For this exercise, set down all the records exactly as given.

(Dataset entries)
====

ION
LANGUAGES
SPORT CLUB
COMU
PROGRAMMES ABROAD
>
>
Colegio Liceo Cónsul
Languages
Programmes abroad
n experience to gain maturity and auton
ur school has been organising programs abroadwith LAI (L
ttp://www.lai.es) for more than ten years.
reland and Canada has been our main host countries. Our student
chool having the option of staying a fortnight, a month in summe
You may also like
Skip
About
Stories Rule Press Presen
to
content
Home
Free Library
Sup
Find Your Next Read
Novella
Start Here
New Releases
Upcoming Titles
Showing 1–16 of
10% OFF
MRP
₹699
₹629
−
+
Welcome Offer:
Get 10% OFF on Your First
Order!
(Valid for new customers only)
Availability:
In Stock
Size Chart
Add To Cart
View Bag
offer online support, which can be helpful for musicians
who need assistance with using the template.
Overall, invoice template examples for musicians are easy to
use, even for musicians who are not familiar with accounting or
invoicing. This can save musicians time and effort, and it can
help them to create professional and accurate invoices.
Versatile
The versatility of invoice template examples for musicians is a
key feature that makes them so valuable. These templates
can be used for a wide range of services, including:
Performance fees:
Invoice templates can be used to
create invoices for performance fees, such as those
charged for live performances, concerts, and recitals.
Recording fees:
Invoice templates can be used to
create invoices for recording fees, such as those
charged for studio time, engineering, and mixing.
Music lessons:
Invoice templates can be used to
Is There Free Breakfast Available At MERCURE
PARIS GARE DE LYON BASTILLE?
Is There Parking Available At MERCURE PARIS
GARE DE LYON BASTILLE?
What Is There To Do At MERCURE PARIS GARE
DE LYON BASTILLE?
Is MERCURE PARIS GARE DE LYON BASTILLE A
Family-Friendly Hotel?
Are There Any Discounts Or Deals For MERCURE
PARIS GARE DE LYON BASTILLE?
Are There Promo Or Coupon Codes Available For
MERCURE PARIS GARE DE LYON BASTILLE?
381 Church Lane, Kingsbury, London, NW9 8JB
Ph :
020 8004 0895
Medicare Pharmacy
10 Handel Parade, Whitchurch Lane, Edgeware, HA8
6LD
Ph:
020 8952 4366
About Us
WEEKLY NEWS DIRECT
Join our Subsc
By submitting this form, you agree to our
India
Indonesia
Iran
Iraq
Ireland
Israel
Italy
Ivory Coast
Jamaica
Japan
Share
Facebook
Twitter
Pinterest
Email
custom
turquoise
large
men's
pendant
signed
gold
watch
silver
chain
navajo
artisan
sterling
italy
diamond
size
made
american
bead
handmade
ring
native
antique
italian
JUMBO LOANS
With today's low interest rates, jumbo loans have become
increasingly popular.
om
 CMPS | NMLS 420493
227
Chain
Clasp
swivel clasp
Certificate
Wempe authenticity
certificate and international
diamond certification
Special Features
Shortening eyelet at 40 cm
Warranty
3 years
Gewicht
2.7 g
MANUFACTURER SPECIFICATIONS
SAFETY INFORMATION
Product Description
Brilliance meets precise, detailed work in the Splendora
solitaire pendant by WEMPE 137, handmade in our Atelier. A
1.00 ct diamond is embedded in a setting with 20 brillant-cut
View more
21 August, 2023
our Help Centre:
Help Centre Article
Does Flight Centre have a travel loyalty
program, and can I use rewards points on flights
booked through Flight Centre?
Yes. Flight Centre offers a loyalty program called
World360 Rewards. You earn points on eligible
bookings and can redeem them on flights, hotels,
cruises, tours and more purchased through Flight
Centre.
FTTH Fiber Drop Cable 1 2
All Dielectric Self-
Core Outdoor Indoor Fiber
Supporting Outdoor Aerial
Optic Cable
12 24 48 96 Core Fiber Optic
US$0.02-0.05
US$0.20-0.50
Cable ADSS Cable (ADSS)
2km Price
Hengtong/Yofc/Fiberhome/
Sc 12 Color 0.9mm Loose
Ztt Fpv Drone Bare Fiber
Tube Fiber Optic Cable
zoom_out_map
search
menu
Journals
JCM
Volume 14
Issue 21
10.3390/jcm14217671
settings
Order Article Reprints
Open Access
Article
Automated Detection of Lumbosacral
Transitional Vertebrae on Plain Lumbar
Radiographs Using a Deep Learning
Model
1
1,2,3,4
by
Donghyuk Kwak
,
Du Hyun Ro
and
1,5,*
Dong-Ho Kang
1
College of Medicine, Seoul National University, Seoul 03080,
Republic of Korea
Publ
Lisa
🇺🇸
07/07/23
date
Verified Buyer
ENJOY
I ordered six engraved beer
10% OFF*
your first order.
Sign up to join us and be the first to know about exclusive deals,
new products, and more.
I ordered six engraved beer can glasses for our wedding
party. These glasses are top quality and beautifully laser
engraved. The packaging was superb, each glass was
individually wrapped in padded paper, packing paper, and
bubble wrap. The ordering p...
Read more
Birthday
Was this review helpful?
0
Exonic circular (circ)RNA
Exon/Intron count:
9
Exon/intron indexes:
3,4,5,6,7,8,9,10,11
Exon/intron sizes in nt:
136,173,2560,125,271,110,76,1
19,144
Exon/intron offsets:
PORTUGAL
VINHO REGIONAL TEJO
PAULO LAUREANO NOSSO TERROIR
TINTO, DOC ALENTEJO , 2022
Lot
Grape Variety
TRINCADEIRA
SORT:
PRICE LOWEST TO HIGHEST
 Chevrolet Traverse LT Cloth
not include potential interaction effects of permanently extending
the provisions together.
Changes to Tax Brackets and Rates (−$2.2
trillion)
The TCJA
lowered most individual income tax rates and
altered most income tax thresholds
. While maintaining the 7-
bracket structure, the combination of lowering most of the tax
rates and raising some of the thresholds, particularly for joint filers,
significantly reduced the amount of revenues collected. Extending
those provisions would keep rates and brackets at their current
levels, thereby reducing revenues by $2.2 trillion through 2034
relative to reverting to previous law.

====

_Answer section_
ION
LANGUAGES
SPORT CLUB
COMU
PROGRAMMES ABROAD
>
>
Colegio Liceo Cónsul
Languages
Programmes abroad
n experience to gain maturity and auton
ur school has been organising programs abroadwith LAI (L
ttp://www.lai.es) for more than ten years.
reland and Canada has been our main host countries. Our student
chool having the option of staying a fortnight, a month in summe
You may also like
Skip
About
Stories Rule Press Presen
to
content
Home
Free Library
Sup
Find Your Next Read
Novella
Start Here
New Releases
Upcoming Titles
Showing 1–16 of
10% OFF
MRP
₹699
₹629
−
+
Welcome Offer:
Get 10% OFF on Your First
Order!
(Valid for new customers only)
Availability:
In Stock
Size Chart
Add To Cart
View Bag
offer online support, which can be helpful for musicians
who need assistance with using the template.
Overall, invoice template examples for musicians are easy to
use, even for musicians who are not familiar with accounting or
invoicing. This can save musicians time and effort, and it can
help them to create professional and accurate invoices.
Versatile
The versatility of invoice template examples for musicians is a
key feature that makes them so valuable. These templates
can be used for a wide range of services, including:
Performance fees:
Invoice templates can be used to
create invoices for performance fees, such as those
charged for live performances, concerts, and recitals.
Recording fees:
Invoice templates can be used to
create invoices for recording fees, such as those
charged for studio time, engineering, and mixing.
Music lessons:
Invoice templates can be used to
Is There Free Breakfast Available At MERCURE
PARIS GARE DE LYON BASTILLE?
Is There Parking Available At MERCURE PARIS
GARE DE LYON BASTILLE?
What Is There To Do At MERCURE PARIS GARE
DE LYON BASTILLE?
Is MERCURE PARIS GARE DE LYON BASTILLE A
Family-Friendly Hotel?
Are There Any Discounts Or Deals For MERCURE
PARIS GARE DE LYON BASTILLE?
Are There Promo Or Coupon Codes Available For
MERCURE PARIS GARE DE LYON BASTILLE?
381 Church Lane, Kingsbury, London, NW9 8JB
Ph :
020 8004 0895
Medicare Pharmacy
10 Handel Parade, Whitchurch Lane, Edgeware, HA8
6LD
Ph:
020 8952 4366
About Us
WEEKLY NEWS DIRECT
Join our Subsc
By submitting this form, you agree to our
India
Indonesia
Iran
Iraq
Ireland
Israel
Italy
Ivory Coast
Jamaica
Japan
Share
Facebook
Twitter
Pinterest
Email
custom
turquoise
large
men's
pendant
signed
gold
watch
silver
chain
navajo
artisan
sterling
italy
diamond
size
made
american
bead
handmade
ring
native
antique
italian
JUMBO LOANS
With today's low interest rates, jumbo loans have become
increasingly popular.
om
 CMPS | NMLS 420493
227
Chain
Clasp
swivel clasp
Certificate
Wempe authenticity
certificate and international
diamond certification
Special Features
Shortening eyelet at 40 cm
Warranty
3 years
Gewicht
2.7 g
MANUFACTURER SPECIFICATIONS
SAFETY INFORMATION
Product Description
Brilliance meets precise, detailed work in the Splendora
solitaire pendant by WEMPE 137, handmade in our Atelier. A
1.00 ct diamond is embedded in a setting with 20 brillant-cut
View more
21 August, 2023
our Help Centre:
Help Centre Article
Does Flight Centre have a travel loyalty
program, and can I use rewards points on flights
booked through Flight Centre?
Yes. Flight Centre offers a loyalty program called
World360 Rewards. You earn points on eligible
bookings and can redeem them on flights, hotels,
cruises, tours and more purchased through Flight
Centre.
FTTH Fiber Drop Cable 1 2
All Dielectric Self-
Core Outdoor Indoor Fiber
Supporting Outdoor Aerial
Optic Cable
12 24 48 96 Core Fiber Optic
US$0.02-0.05
US$0.20-0.50
Cable ADSS Cable (ADSS)
2km Price
Hengtong/Yofc/Fiberhome/
Sc 12 Color 0.9mm Loose
Ztt Fpv Drone Bare Fiber
Tube Fiber Optic Cable
zoom_out_map
search
menu
Journals
JCM
Volume 14
Issue 21
10.3390/jcm14217671
settings
Order Article Reprints
Open Access
Article
Automated Detection of Lumbosacral
Transitional Vertebrae on Plain Lumbar
Radiographs Using a Deep Learning
Model
1
1,2,3,4
by
Donghyuk Kwak
,
Du Hyun Ro
and
1,5,*
Dong-Ho Kang
1
College of Medicine, Seoul National University, Seoul 03080,
Republic of Korea
Publ
Lisa
🇺🇸
07/07/23
date
Verified Buyer
ENJOY
I ordered six engraved beer
10% OFF*
your first order.
Sign up to join us and be the first to know about exclusive deals,
new products, and more.
I ordered six engraved beer can glasses for our wedding
party. These glasses are top quality and beautifully laser
engraved. The packaging was superb, each glass was
individually wrapped in padded paper, packing paper, and
bubble wrap. The ordering p...
Read more
Birthday
Was this review helpful?
0
Exonic circular (circ)RNA
Exon/Intron count:
9
Exon/intron indexes:
3,4,5,6,7,8,9,10,11
Exon/intron sizes in nt:
136,173,2560,125,271,110,76,1
19,144
Exon/intron offsets:
PORTUGAL
VINHO REGIONAL TEJO
PAULO LAUREANO NOSSO TERROIR
TINTO, DOC ALENTEJO , 2022
Lot
Grape Variety
TRINCADEIRA
SORT:
PRICE LOWEST TO HIGHEST
 Chevrolet Traverse LT Cloth
not include potential interaction effects of permanently extending
the provisions together.
Changes to Tax Brackets and Rates (−$2.2
trillion)
The TCJA
lowered most individual income tax rates and
altered most income tax thresholds
. While maintaining the 7-
bracket structure, the combination of lowering most of the tax
rates and raising some of the thresholds, particularly for joint filers,
significantly reduced the amount of revenues collected. Extending
those provisions would keep rates and brackets at their current
levels, thereby reducing revenues by $2.2 trillion through 2034
relative to reverting to previous law.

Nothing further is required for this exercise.